#### Source extract
# A curious family of Chebyshev-like polynomials

Consider the family $$f_n(x)$$ of functions of $$x$$ for $$0\leq x\leq1$$, each indexed by a variable $$n \in \mathbb{N}$$, described by the following equation: $$f_n(x) = \sin^2\left(n \arcsin\left(\sqrt{x}\right)\right)$$ Evaluation in numerical algebra programs yields the following polynomial forms of each function $$f_n(x)$$ for the first few $$n$$:

1. $$f_1(x) = x$$
2. $$f_2(x) = 4x - 4x^2$$
3. $$f_3(x) = 16 x^3 - 24 x^2 + 9 x$$
4. $$f_4(x) = -64 x^4 + 128 x^3 - 80 x^2 + 16 x$$

and so on.

Is there any way to analytically derive the polynomial form of this family of functions in terms of $$n$$ and $$x$$ (i.e., $$f_n(x) = g(n,x)$$ where $$g$$ is a polynomial in $$x$$)? Or perhaps this family of polynomials is related to another "named" family of polynomials under an appropriate transformation?

COMMENT: The "Chebyshev-like" qualifier in the title comes from the fact that the Chebyshev polynomials $$T_n(x)$$ can be defined by a similar trigonometric identity: $$T_n(x) = \cos(n\arccos(x))$$.

Chebyshev polynomials of the second kind satisfy $$\,U_{n-1}(\cos \theta)\,\sin \theta =\sin(n\theta)\,$$.

With $$\,\theta=\arcsin\left(\sqrt{x}\right)\,$$ it follows that:

$$\sqrt{x} \; U_{n-1}\left(\sqrt{1-x}\right) = \sin\left(n \arcsin(\sqrt{x})\right) \;\;\iff\;\; f_n(x) = x \cdot U_{n-1}^2\left(\sqrt{1-x}\right)$$

Since $$\,U_n(x)\,$$ contains only powers of the same parity, the square root in $$\,\sqrt{1-x}\,$$ will either vanish or factor out then get squared again, so the end result is in fact a polynomial.

For example:

• $$n=3:$$

\begin{align} U_2(x) &= 4x^2-1 \\ f_3(x) &= x \cdot U_2^2\left(\sqrt{1-x}\right) \\ &= x \cdot \left(4\,(1-x)-1\right)^2 \\ &= x\,\left(-4x+3\right)^2 \\ &= 16 x^3 - 24 x^2 + 9 x \end{align}

• $$n=4:$$

\begin{align} U_3(x) &= 4x\,(2x^2-1) \\ f_4(x) &= x \cdot U_3^2\left(\sqrt{1-x}\right) \\ &= x \cdot 16(1-x) \, \left(2\,(1-x)-1\right)^2 \\ &= 16x(1-x)\,\left(-2x+1\right)^2 \\ &= -64 x^4 + 128 x^3 - 80 x^2 + 16 x \end{align}
########
**Problem requirements**
According to the text on Chebyshev-like polynomials, what is the origin of the "Chebyshev-like" qualifier in its title?
#### Given records
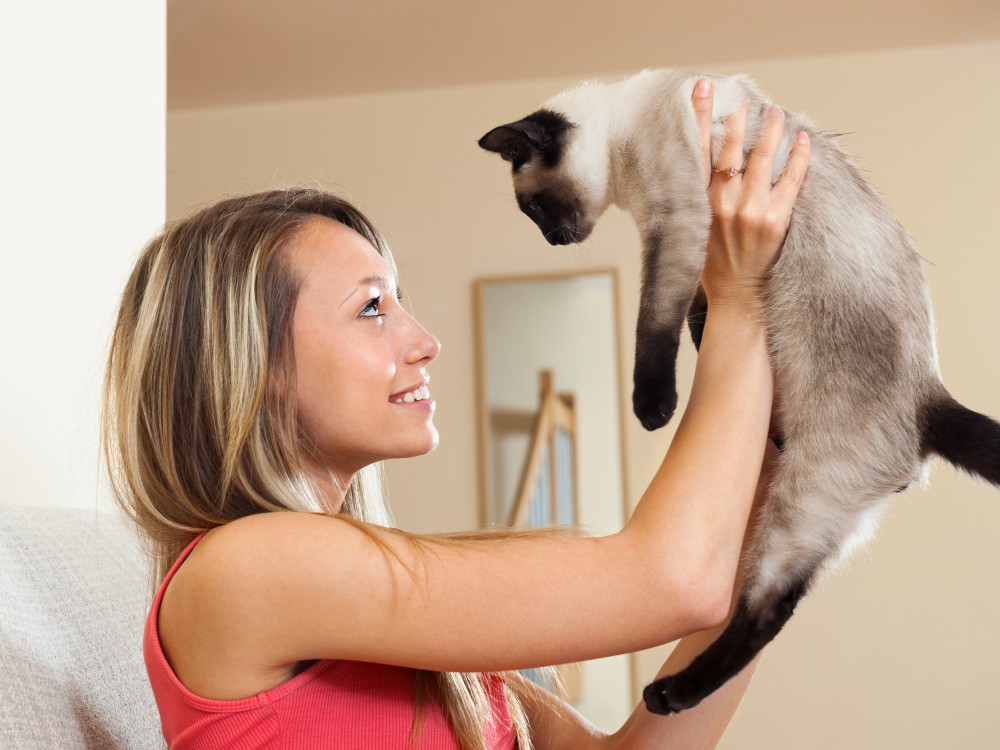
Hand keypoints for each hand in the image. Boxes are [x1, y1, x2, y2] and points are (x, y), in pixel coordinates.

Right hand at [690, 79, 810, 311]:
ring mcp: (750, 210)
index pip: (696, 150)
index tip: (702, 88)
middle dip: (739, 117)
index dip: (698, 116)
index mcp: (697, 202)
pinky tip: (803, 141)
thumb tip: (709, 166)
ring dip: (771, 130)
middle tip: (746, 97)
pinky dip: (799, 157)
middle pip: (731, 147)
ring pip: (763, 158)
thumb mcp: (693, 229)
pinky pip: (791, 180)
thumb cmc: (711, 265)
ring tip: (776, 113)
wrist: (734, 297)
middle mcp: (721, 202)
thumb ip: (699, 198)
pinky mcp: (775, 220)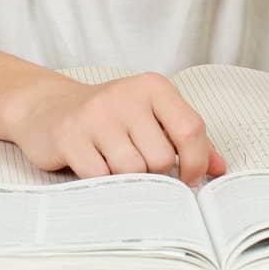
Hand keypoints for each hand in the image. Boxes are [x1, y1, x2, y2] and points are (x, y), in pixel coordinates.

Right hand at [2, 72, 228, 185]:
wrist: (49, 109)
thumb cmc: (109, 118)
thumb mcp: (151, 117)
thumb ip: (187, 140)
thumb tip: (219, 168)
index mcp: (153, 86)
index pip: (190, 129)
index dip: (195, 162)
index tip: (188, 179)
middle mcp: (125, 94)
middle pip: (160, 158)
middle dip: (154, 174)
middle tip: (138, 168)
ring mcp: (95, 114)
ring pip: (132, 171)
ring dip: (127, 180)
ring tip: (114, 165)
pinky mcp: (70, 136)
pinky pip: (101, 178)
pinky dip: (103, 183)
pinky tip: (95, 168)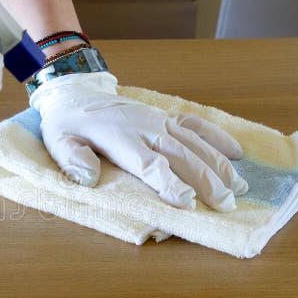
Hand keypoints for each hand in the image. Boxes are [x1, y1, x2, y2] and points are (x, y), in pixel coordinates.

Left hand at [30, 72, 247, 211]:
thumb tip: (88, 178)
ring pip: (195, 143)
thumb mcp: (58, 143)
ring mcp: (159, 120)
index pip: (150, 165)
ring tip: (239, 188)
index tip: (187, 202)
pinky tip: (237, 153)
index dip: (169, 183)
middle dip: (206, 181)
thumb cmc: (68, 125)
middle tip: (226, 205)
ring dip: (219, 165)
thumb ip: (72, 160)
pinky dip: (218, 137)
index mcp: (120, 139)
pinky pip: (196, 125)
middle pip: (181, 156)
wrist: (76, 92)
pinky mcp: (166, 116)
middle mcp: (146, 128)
########
**Response**
It comes from the fact that the Chebyshev polynomials T_n(x) can be defined by a similar trigonometric identity, T_n(x) = cos(n arccos(x)).